======== SELECTED TEXT ========

Perhaps it is not surprising that the reigning Prince Albert II, Grace’s son, is still unmarried, although he does have two children out of wedlock. It must be hard for Europe’s most eligible bachelor to find a bride who can live up to his mother, who, in addition to being spectacularly beautiful, appears to have been much loved by all. While his father’s side of the Prince’s family are obviously royalty, descending originally from a pirate, his mother’s side, in addition to having a glamorous film star, include her father, who won three Olympic gold medals in rowing and became a self-made millionaire in the brick business, her brother, also an Olympic medalist, her mother, the first woman to lead the Physical Education Department at UPenn, and an uncle who was a Pulitzer prize winning playwright. Wow. We were delighted to learn that the American side of the royal family are no slouches.

You may be pleased to know that New Hampshire has its own connection with the Royal family as Prince Albert II had been a camper and camp counselor for six summers at Camp Tecumseh on Lake Winnipesaukee. Cool. The sports camp, which makes “good boys better,” was started by three Olympians. The Prince, a graduate of Amherst College, is also an Olympic athlete, having represented Monaco in the bobsled in five winter Olympics.

Marty and I learned all this about the royal family after returning from Monaco. While in Monaco, we tried to recall what we knew about the Royal family and found ourselves scratching our heads and saying things like, “Isn’t Princess Stephanie often in trouble?” When we got home and started searching for information, we quickly realized that we were about 15 years out of date and there is a whole new generation of Monaco royals that are attracting interest. Princess Stephanie is now a middle-aged mother of three, although her tumultuous love life sounds like it may still be of general interest to the rumor mill, which is allegedly quite active in Monaco.

======== SUPPLIED DATA ========

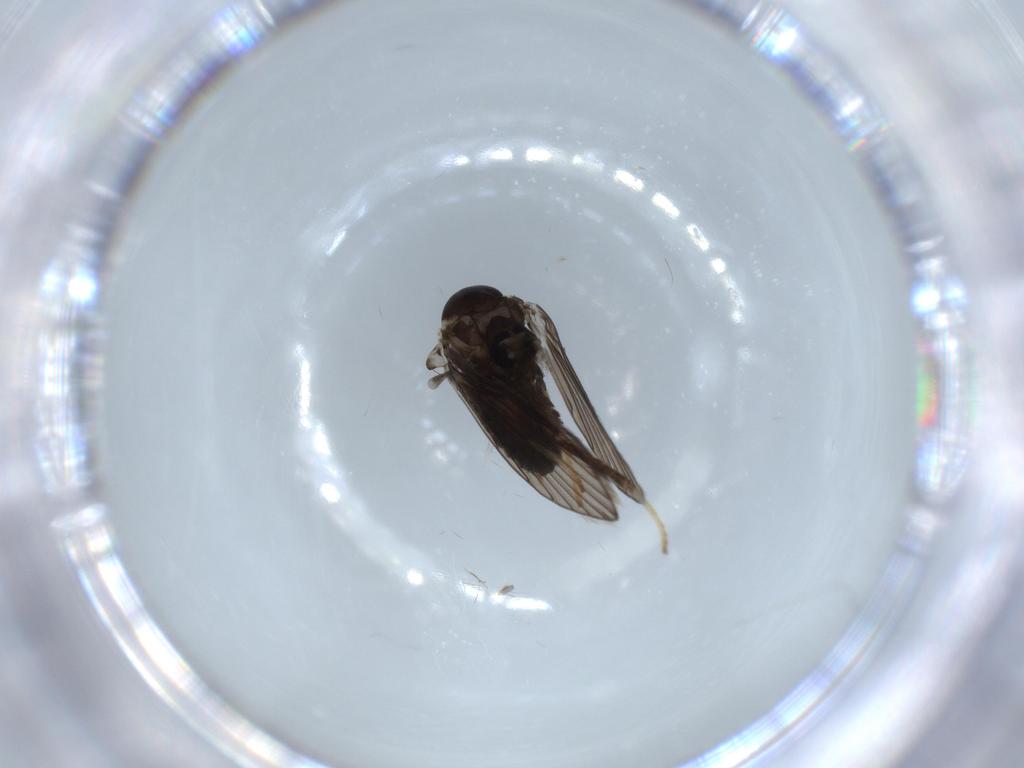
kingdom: Animalia
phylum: Arthropoda
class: Insecta
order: Diptera
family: Psychodidae
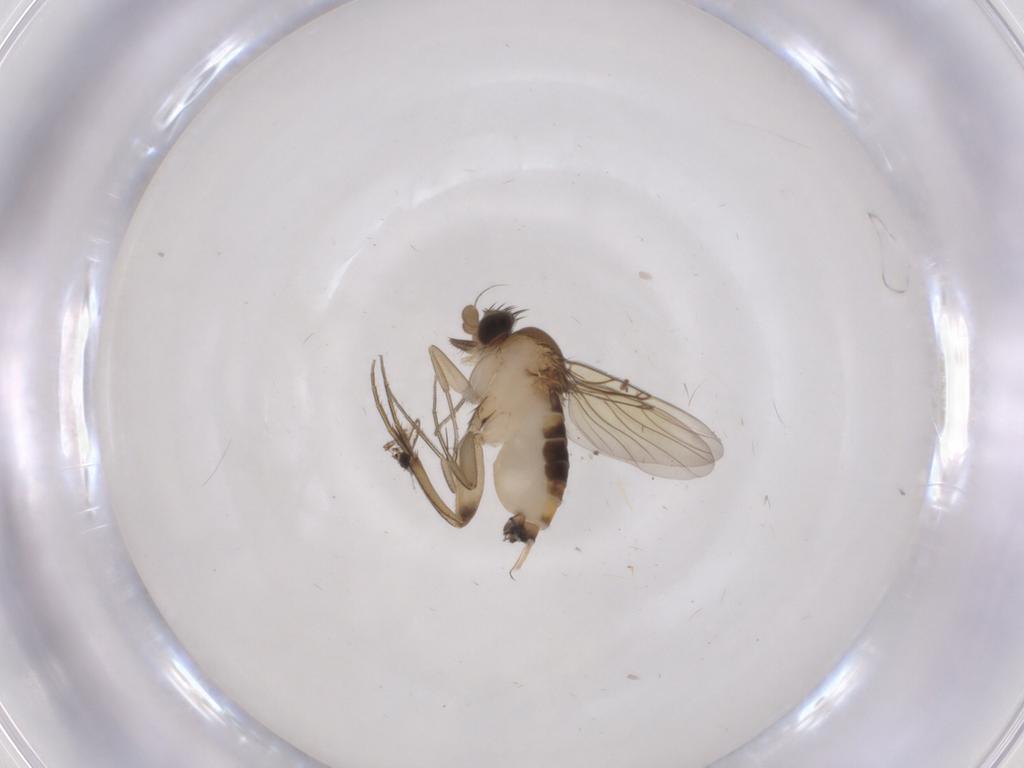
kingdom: Animalia
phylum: Arthropoda
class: Insecta
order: Diptera
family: Phoridae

========

◆ **DIRECTIONS**
A: In the passage about Monaco's royal family, rewrite the part that opens with the words containing "You may be pleased" and closes with "five winter Olympics.", changing "bobsled" to "luge".
B: According to the passage about Monaco's royal family, for how many summers was Prince Albert II a camper and camp counselor at Camp Tecumseh?

◆ **OUTPUTS FOR THE TASKS**
A:
You may be pleased to know that New Hampshire has its own connection with the Royal family as Prince Albert II had been a camper and camp counselor for six summers at Camp Tecumseh on Lake Winnipesaukee. Cool. The sports camp, which makes “good boys better,” was started by three Olympians. The Prince, a graduate of Amherst College, is also an Olympic athlete, having represented Monaco in the luge in five winter Olympics.

B: Six summers.